Introduction
Admin partitions exist a level above namespaces in the identity hierarchy. They contain one or more namespaces and allow multiple independent tenants to share a Consul server cluster. As a result, admin partitions enable you to define administrative and communication boundaries between services managed by separate teams or belonging to separate stakeholders. They can also segment production and non-production services within the Consul deployment.
Scenarios
Config Files
It is important to specify the correct enterprise image version when building helm charts or any other config that requires to specify a consul image. See examples below:
Consul helm chart
global:
enableConsulNamespaces: true
tls:
enabled: true
image: hashicorp/consul-enterprise:1.14.0-ent
adminPartitions:
enabled: true
acls:
manageSystemACLs: true
enterpriseLicense:
secretName: license
secretKey: key
meshGateway:
enabled: true
Mesh-task for HCP Consul with ECS
variable "consul_image" {
description = "Consul Docker image."
type = string
default = "public.ecr.aws/hashicorp/consul-enterprise:1.12.7+ent"
}
For CLI Use
Please follow this guide to install Consul CLI. Make sure you use the appropriate enterprise binary version to be able to manage admin partitions when using the CLI to interact with your HCP Consul cluster.

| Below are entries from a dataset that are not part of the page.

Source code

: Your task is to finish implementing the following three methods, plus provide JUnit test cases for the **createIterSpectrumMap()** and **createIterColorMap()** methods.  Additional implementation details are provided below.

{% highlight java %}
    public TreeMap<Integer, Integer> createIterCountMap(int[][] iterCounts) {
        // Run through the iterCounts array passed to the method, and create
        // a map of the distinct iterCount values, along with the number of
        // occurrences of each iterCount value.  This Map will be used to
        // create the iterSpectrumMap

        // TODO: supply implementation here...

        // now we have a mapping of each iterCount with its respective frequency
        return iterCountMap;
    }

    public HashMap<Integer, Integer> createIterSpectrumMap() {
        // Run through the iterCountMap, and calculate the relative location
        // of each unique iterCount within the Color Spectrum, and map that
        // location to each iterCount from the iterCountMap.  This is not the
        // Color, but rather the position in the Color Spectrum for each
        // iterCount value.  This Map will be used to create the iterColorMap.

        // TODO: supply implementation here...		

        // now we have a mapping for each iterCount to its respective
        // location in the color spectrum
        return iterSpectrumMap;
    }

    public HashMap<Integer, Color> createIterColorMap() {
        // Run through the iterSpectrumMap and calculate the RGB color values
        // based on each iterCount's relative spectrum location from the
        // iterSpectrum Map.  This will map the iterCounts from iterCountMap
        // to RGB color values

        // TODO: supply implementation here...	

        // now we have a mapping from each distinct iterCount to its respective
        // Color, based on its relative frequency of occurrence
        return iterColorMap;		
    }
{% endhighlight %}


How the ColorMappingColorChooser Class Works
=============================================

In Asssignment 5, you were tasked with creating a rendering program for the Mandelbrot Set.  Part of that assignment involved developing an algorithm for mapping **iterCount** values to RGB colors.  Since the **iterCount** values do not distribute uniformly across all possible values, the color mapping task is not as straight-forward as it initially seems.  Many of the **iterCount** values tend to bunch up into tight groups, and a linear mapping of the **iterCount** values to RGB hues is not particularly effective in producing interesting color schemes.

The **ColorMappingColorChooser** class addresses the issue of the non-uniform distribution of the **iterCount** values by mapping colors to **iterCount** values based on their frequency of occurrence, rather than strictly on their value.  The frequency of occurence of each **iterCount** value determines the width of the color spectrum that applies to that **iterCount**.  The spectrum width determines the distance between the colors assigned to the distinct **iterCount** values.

Example of enterprise version below (usually ends with "+ent").
Recommendations
When using admin partition we need to be aware this feature requires version 1.11.0+ of HashiCorp Cloud Platform (HCP) or self-managed Consul Enterprise. Refer to the enterprise feature matrix for additional information.
Known Limitations
- Only the default admin partition is supported when federating multiple Consul datacenters in a WAN.
- Admin partitions have no theoretical limit. We intend to conduct a large-scale test to identify a recommended max in the future.